REQUEST:
In full and without change, return each entry.

Items from a dataset
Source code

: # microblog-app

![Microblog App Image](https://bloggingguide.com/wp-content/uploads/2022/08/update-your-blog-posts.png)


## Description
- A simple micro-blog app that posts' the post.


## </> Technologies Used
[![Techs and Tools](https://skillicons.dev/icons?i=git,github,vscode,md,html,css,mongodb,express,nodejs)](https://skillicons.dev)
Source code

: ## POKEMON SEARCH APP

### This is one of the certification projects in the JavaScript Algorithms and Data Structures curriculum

RESULT OF THIS TASK:
Source code

: # microblog-app

![Microblog App Image](https://bloggingguide.com/wp-content/uploads/2022/08/update-your-blog-posts.png)


## Description
- A simple micro-blog app that posts' the post.


## </> Technologies Used
[![Techs and Tools](https://skillicons.dev/icons?i=git,github,vscode,md,html,css,mongodb,express,nodejs)](https://skillicons.dev)
Source code

: ## POKEMON SEARCH APP

### This is one of the certification projects in the JavaScript Algorithms and Data Structures curriculum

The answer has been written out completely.